• Work request
Locate the word "assign" in the data below, then copy every line that holds it.
### Entries shown
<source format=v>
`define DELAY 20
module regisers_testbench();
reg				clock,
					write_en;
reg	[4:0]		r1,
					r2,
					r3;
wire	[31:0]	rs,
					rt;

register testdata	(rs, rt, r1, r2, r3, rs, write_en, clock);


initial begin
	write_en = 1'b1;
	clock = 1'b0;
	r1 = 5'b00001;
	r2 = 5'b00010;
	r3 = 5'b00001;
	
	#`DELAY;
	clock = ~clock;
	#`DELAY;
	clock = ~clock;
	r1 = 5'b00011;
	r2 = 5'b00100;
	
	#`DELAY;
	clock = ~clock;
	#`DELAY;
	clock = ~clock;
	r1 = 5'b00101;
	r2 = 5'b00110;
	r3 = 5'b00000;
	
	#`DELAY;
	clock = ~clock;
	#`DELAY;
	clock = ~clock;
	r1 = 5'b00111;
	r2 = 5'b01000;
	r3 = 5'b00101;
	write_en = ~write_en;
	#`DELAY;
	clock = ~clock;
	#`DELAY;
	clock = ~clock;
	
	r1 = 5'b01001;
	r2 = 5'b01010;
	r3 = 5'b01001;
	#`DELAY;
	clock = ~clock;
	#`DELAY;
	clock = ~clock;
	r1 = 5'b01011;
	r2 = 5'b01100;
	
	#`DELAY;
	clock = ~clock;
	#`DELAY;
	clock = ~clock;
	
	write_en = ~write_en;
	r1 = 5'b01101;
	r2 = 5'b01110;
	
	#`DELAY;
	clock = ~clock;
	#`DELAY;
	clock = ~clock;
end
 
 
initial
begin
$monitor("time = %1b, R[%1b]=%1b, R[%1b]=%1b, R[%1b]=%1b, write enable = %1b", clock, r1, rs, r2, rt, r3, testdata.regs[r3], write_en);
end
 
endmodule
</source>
######
### Entries shown
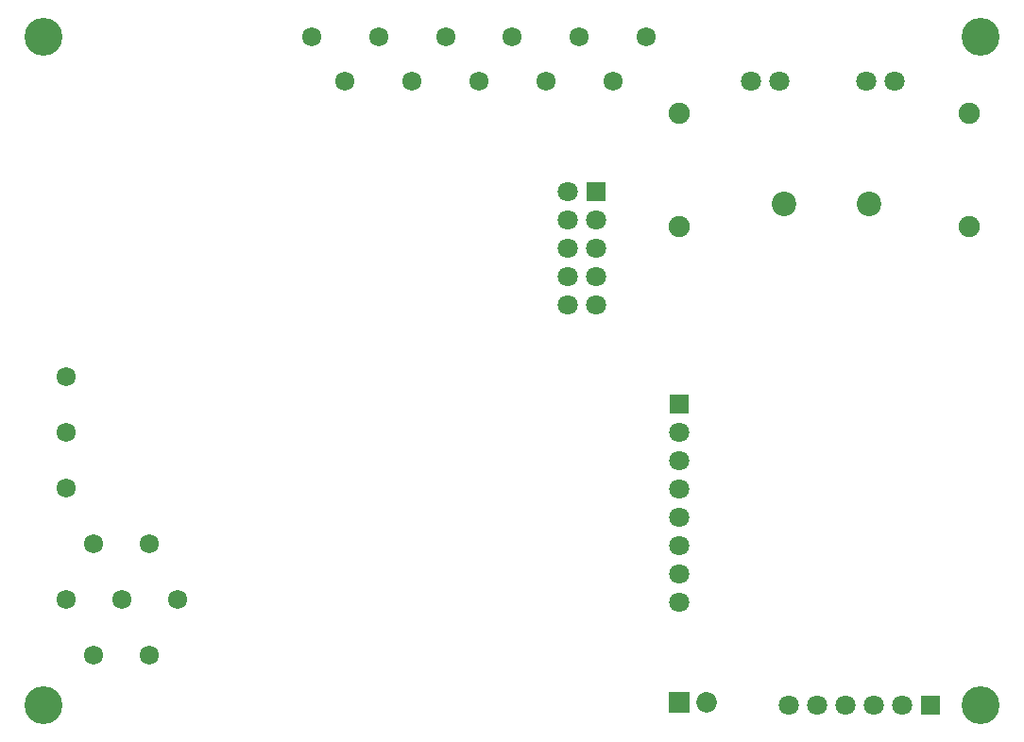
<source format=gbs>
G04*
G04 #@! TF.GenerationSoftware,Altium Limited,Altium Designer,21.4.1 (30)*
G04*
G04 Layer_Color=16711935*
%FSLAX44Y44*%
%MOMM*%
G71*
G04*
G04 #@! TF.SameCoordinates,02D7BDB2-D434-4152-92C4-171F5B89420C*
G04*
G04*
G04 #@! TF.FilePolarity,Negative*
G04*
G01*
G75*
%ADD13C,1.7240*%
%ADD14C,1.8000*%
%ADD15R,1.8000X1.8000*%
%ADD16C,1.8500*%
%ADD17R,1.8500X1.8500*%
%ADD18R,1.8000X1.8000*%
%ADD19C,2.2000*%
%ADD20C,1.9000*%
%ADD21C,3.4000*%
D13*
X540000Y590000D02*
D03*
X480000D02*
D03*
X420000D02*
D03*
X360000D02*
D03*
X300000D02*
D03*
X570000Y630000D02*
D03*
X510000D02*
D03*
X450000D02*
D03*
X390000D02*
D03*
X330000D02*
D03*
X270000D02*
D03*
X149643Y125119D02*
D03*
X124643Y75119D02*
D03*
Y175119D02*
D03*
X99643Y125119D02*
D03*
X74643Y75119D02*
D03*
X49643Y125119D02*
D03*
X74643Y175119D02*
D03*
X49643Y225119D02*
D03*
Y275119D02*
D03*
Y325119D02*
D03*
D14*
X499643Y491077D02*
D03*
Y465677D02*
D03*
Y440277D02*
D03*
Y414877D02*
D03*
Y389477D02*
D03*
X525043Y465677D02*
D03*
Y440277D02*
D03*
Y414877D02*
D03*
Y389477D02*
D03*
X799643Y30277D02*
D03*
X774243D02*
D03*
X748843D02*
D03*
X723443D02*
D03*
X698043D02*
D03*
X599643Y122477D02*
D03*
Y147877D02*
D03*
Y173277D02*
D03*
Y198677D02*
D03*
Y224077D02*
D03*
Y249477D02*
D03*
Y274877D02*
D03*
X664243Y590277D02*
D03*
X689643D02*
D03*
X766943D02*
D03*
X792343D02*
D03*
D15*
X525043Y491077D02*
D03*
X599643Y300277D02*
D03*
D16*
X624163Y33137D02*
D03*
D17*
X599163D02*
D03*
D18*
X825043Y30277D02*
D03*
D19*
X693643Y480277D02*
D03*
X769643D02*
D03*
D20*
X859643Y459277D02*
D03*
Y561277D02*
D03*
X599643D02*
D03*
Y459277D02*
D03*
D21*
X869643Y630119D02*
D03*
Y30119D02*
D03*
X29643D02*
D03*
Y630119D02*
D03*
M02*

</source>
######
### Entries shown
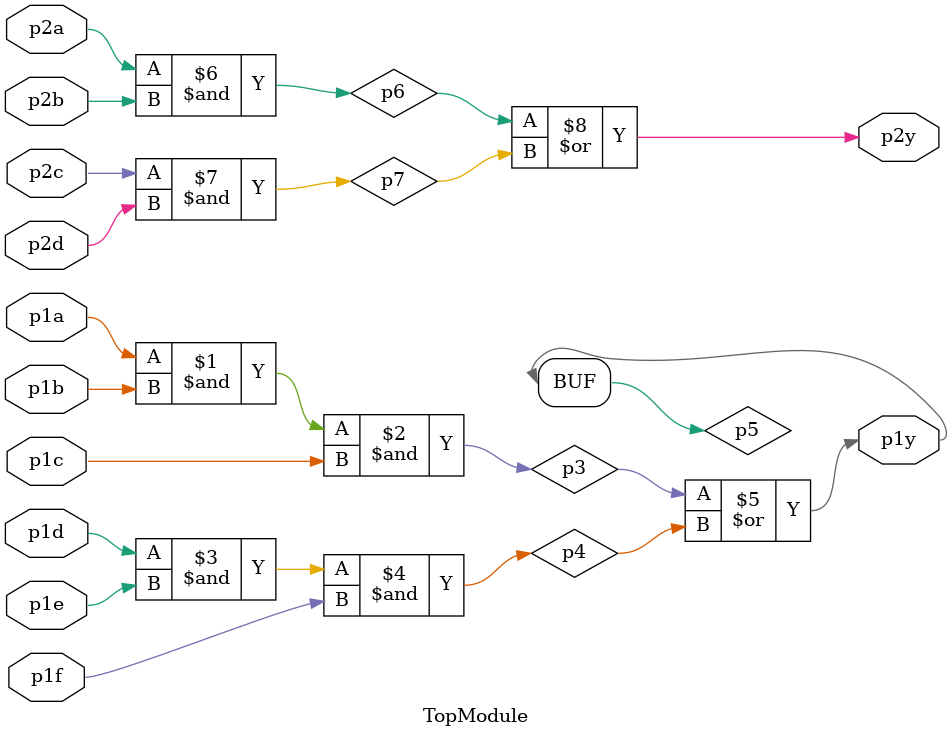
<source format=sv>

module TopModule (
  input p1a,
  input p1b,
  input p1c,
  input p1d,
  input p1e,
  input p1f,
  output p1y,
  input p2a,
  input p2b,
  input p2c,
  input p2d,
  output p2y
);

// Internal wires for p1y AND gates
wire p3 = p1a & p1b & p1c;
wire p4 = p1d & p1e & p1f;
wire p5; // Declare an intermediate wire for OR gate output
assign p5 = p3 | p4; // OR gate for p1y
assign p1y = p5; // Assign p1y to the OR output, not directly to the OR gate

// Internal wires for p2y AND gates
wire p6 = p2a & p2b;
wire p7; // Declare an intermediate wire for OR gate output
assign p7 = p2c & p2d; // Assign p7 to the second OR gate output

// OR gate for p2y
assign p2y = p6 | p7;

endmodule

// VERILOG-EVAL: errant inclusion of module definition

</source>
######
• Output for this exercise
assign p5 = p3 | p4; // OR gate for p1y
assign p1y = p5; // Assign p1y to the OR output, not directly to the OR gate
assign p7 = p2c & p2d; // Assign p7 to the second OR gate output
assign p2y = p6 | p7;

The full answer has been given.